Cependant, la Constitution de 1987 a précisément été conçue pour éviter le retour d’un pouvoir présidentiel omnipotent, comme l’a souligné l’historienne Danielle Pinard dans son texte sur le contexte législatif. Il s’agissait alors d’empêcher que le Président de la République ne concentre à nouveau tous les pouvoirs entre ses mains, en introduisant un contrepoids au sein de l’exécutif, représenté par le gouvernement. « La neutralisation réciproque entre les deux branches de l’exécutif était perçue comme un mécanisme nécessaire pour garantir le bon fonctionnement de l’État de droit », affirme Me Saint-Louis.
Il est clair que l’actuelle confrontation entre Leslie Voltaire et Garry Conille ne peut être résolue simplement par des manœuvres politiques ou des tentatives d’interprétation de la Constitution. Ce conflit révèle en réalité la nécessité de repenser les relations entre présidence et primature en Haïti.
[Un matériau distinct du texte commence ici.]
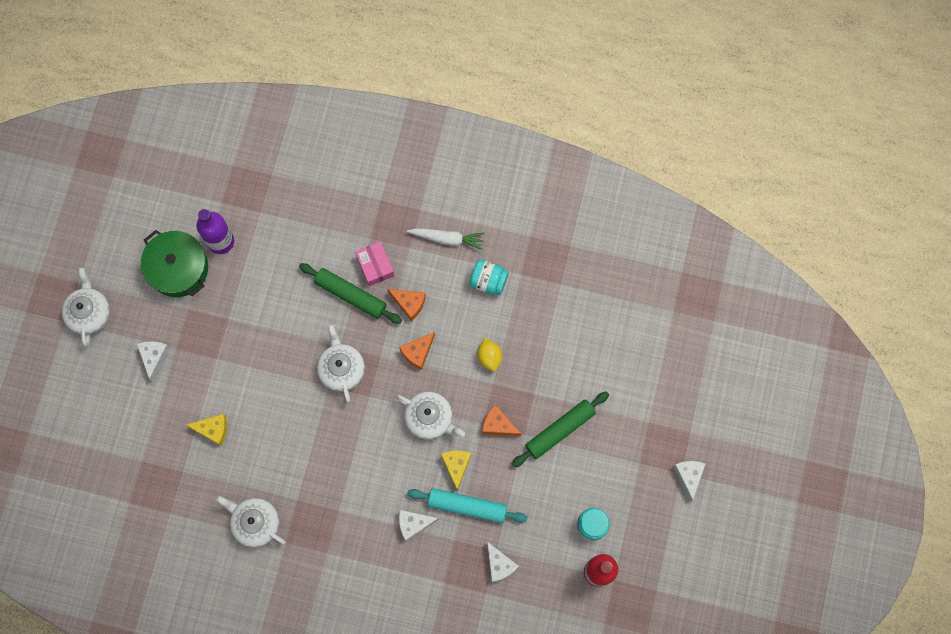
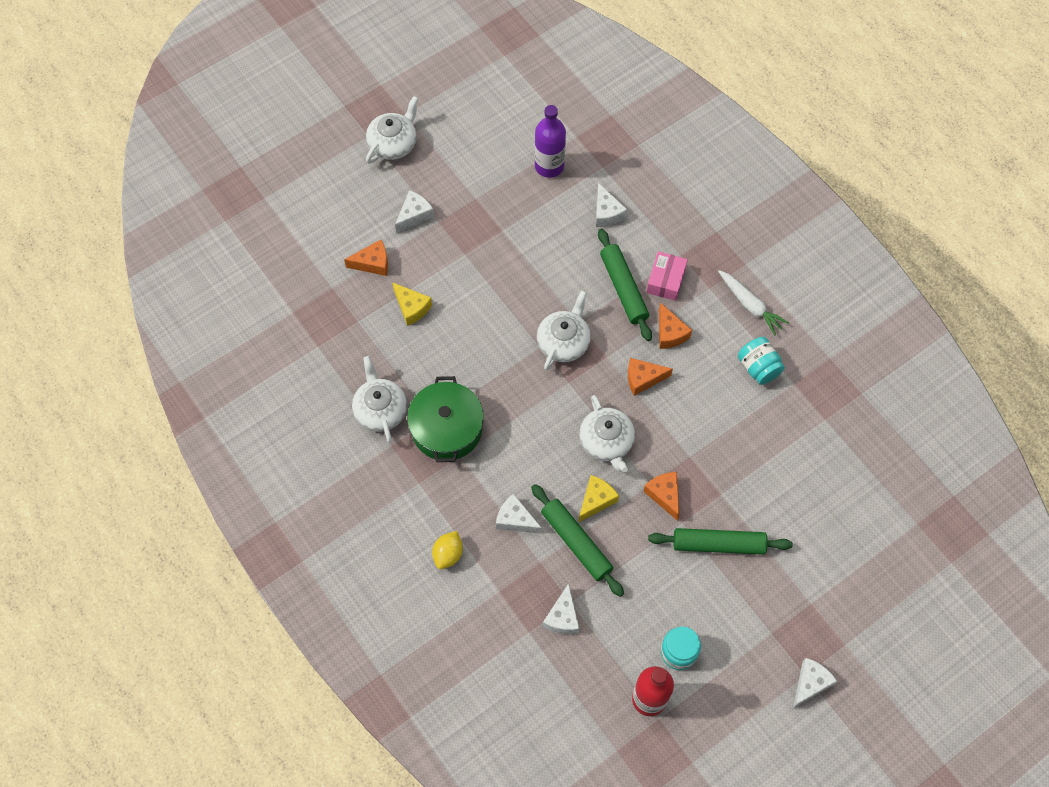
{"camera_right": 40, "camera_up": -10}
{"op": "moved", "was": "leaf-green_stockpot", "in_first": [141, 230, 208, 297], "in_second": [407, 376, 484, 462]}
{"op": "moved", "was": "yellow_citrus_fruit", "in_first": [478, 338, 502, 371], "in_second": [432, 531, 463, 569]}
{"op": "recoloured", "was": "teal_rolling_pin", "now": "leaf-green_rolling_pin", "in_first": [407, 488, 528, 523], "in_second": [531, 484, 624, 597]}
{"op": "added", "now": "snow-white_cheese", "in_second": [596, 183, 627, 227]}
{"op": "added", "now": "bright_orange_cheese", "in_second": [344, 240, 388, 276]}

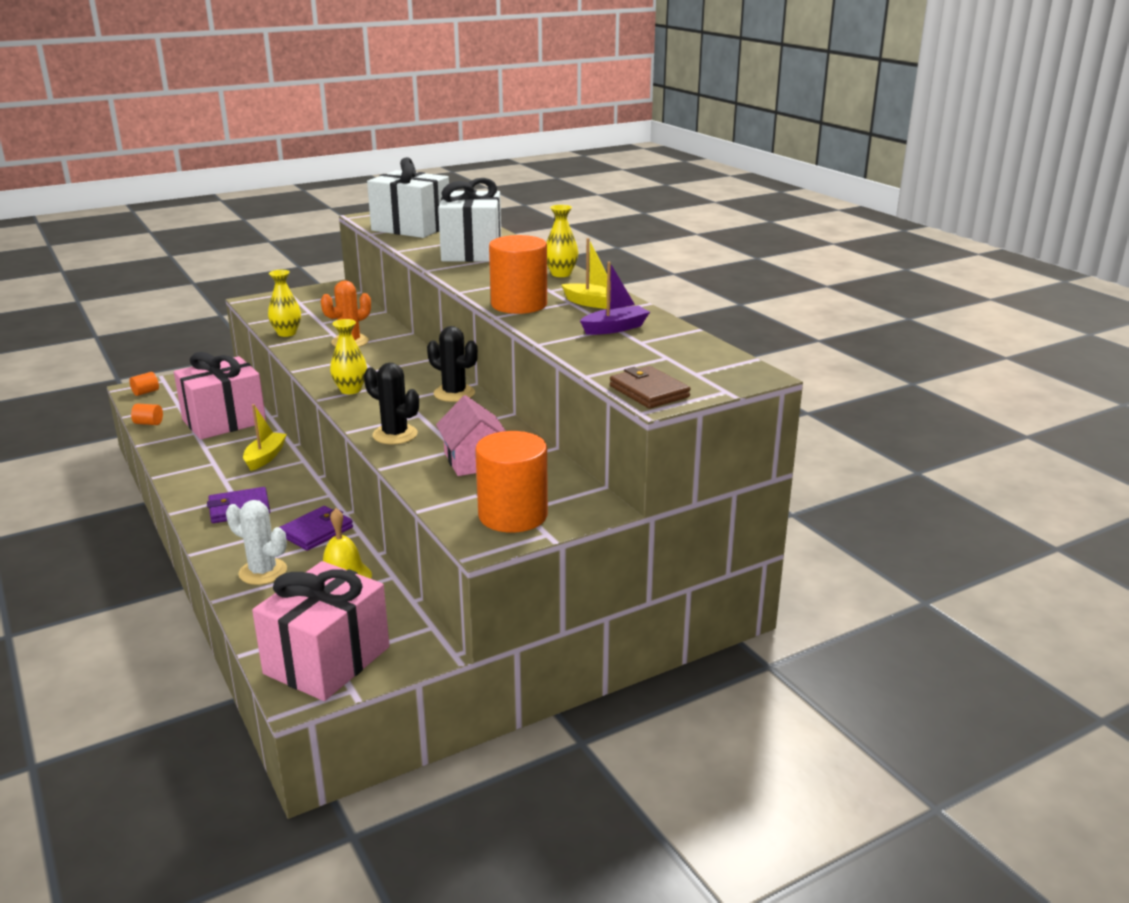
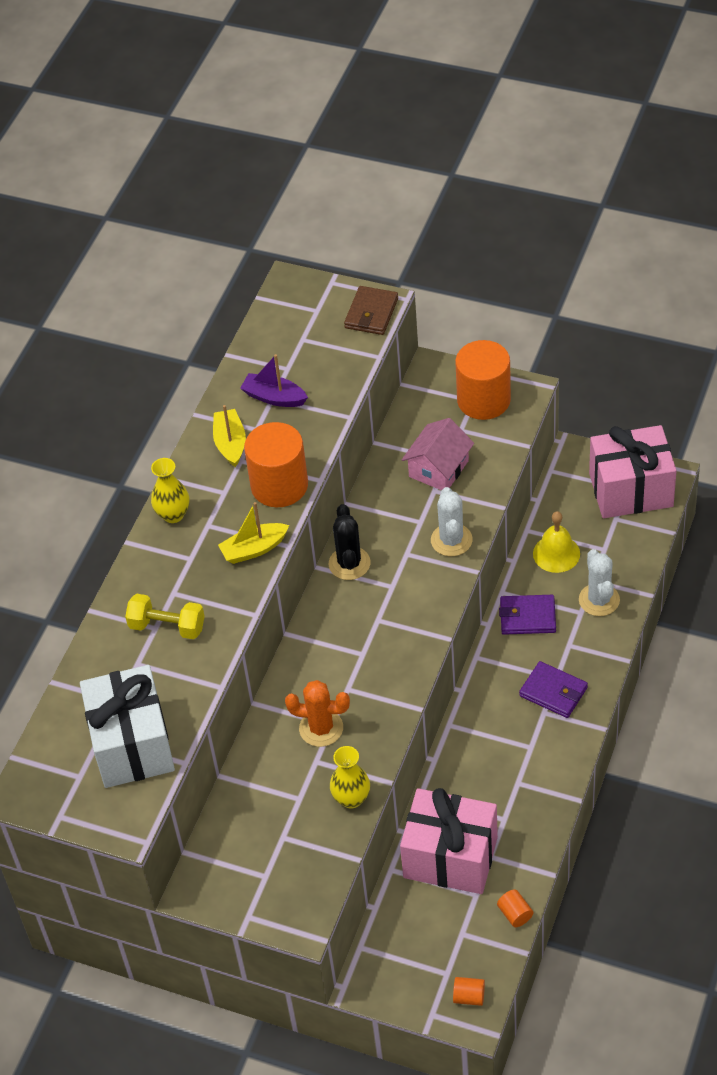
{"camera_right": -125, "camera_up": 25}
{"op": "replaced", "was": "snow-white_gift", "now": "yellow_dumbbell", "in_first": [438, 178, 501, 262], "in_second": [125, 594, 205, 639]}
{"op": "removed", "was": "yellow_flower_vase", "in_first": [330, 319, 367, 394]}
{"op": "recoloured", "was": "ebony_saguaro_cactus", "now": "snow-white_saguaro_cactus", "in_first": [364, 363, 419, 444], "in_second": [431, 487, 473, 556]}
{"op": "moved", "was": "yellow_toy_boat", "in_first": [243, 404, 287, 471], "in_second": [218, 502, 289, 564]}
La Constitution de 1987, bien qu’elle ait accompli son objectif de limiter le pouvoir personnel, a montré ses limites dans un contexte où les élites politiques peinent à coopérer pour garantir la stabilité du pays.
Comme le souligne Me Sonet Saint-Louis, « Le Président de la République et le Premier ministre doivent s’accommoder d’une dynamique qui favorise la collaboration entre les deux, afin d’assurer le bon fonctionnement de la démocratie et de l’État de droit ». La Constitution ne place aucun des deux chefs de l’exécutif en position de supériorité par rapport à l’autre. Ce qui est demandé aux deux, c’est de travailler ensemble, de collaborer minimalement pour garantir la continuité de l’État. Faute de quoi, le pays continuera de s’enfoncer dans une crise institutionnelle et politique, menaçant à terme l’existence même de l’État haïtien.